-- Text under study --
----------------
# Multifractal detrended moving average analysis of Kepler stars with   surface differential rotation traces

**Authors:** D. B. de Freitas, M. M. F. Nepomuceno, J. G. Cordeiro, M. L. Das, Chagas, J. R. De Medeiros

arXiv: 1906.11911 · 2019-08-07

## TL;DR

This study applies multifractal analysis to Kepler star data to distinguish the dynamics of starspots and magnetic activity, revealing different complexity levels in stars with and without surface differential rotation.

## Contribution

It introduces a novel multifractal detrended moving average method to analyze stellar time series, uncovering distinct magnetic activity mechanisms linked to differential rotation.

## Key findings

- Starspots exhibit distinct dynamics in stars with and without differential rotation.
- Magnetic fields are governed by two mechanisms with different complexity levels.
- Differential rotation correlates with the degree of asymmetry in multifractal properties.
----------------
-- Data provided --
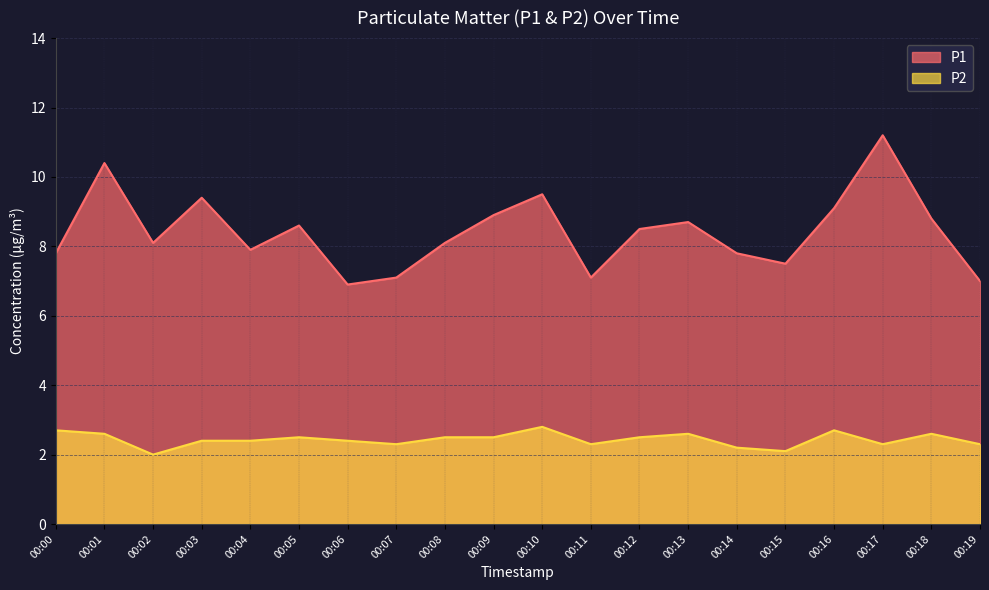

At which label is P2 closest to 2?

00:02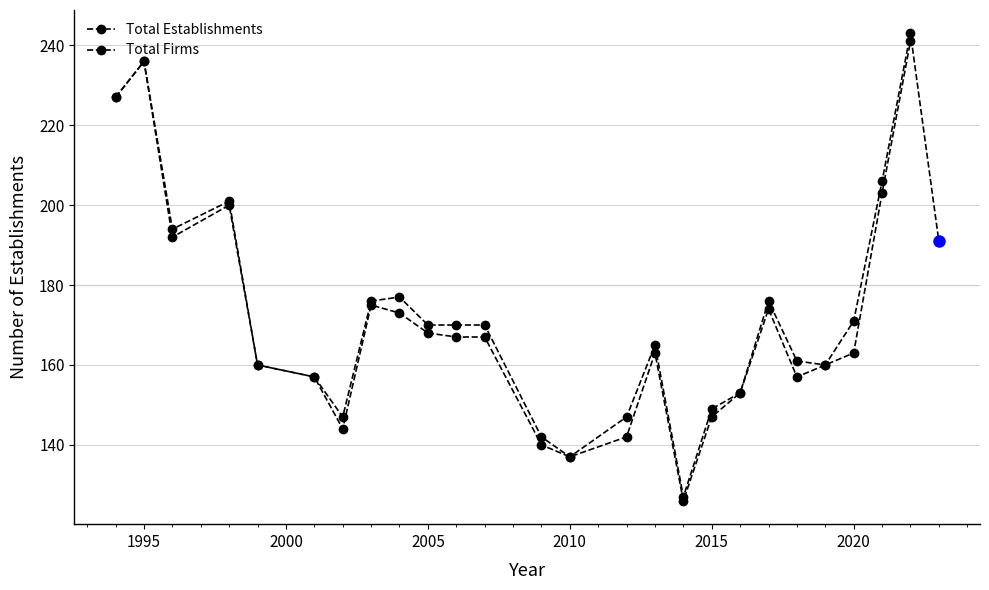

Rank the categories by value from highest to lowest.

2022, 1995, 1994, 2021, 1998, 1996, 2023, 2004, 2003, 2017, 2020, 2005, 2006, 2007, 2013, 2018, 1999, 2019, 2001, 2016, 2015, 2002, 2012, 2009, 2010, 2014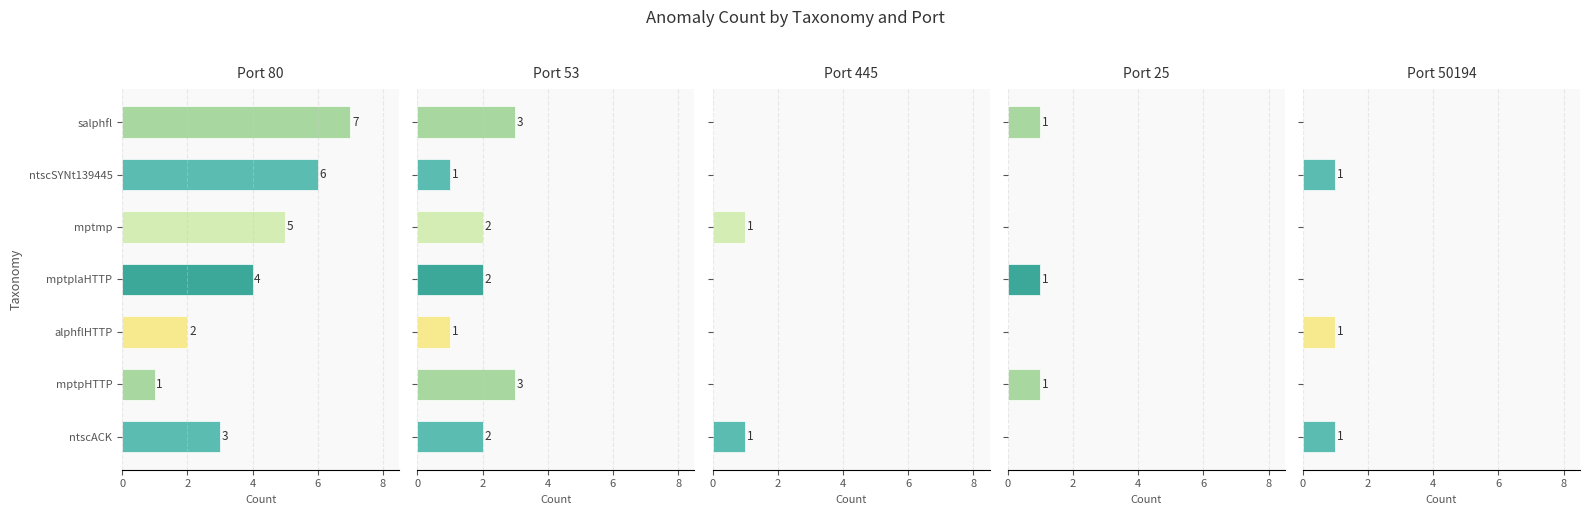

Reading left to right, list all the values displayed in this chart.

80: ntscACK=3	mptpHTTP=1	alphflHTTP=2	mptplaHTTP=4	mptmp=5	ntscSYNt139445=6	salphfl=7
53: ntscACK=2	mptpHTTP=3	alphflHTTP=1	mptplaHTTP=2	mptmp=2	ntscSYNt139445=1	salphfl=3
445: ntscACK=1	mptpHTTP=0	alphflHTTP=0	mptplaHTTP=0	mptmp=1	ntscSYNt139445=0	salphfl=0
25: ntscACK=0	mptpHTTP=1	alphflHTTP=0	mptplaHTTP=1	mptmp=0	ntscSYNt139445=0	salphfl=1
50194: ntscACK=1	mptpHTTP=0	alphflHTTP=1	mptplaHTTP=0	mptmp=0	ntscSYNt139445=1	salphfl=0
----------------
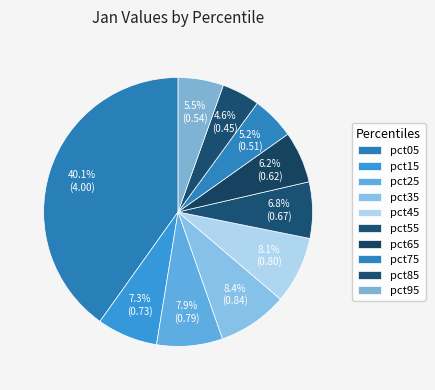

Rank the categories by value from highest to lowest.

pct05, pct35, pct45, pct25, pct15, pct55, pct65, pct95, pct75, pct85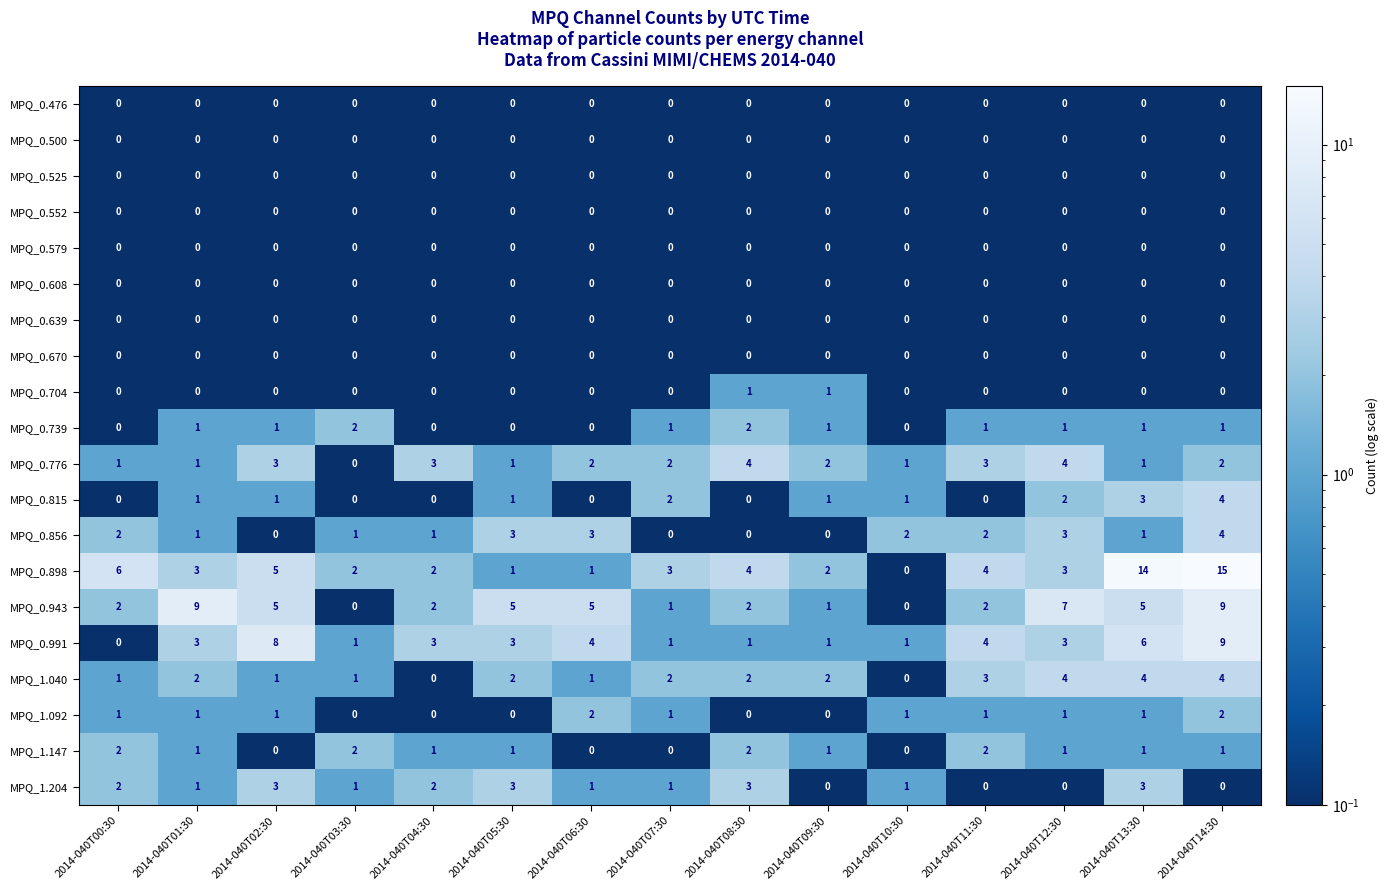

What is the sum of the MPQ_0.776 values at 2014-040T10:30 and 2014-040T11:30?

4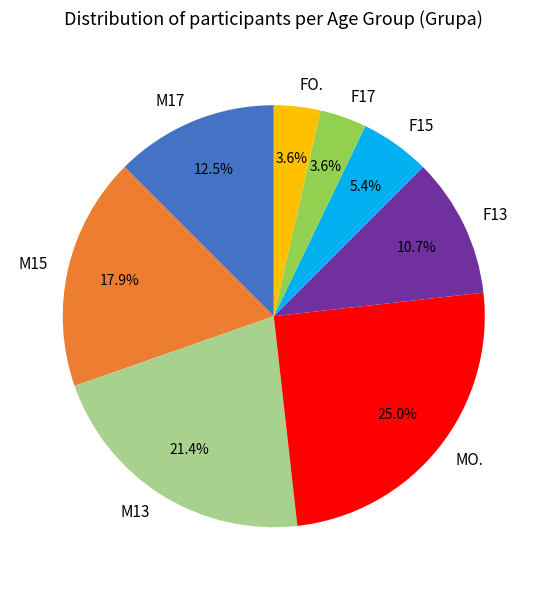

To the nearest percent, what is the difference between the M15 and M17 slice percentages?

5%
----------------
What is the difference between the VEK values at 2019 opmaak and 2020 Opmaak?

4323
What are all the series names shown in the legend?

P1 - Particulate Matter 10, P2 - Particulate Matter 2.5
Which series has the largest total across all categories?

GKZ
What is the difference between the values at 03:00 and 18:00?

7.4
----------------
In two sentences, how would you summarize the paper overview on multifractal analysis of Kepler stars that appears above?

The study introduces a novel multifractal detrended moving average method and applies it to Kepler star time series to distinguish the dynamics of starspots and magnetic activity. It finds that starspots behave differently in stars with and without surface differential rotation, that magnetic fields are governed by two mechanisms with different complexity levels, and that differential rotation correlates with the degree of asymmetry in multifractal properties.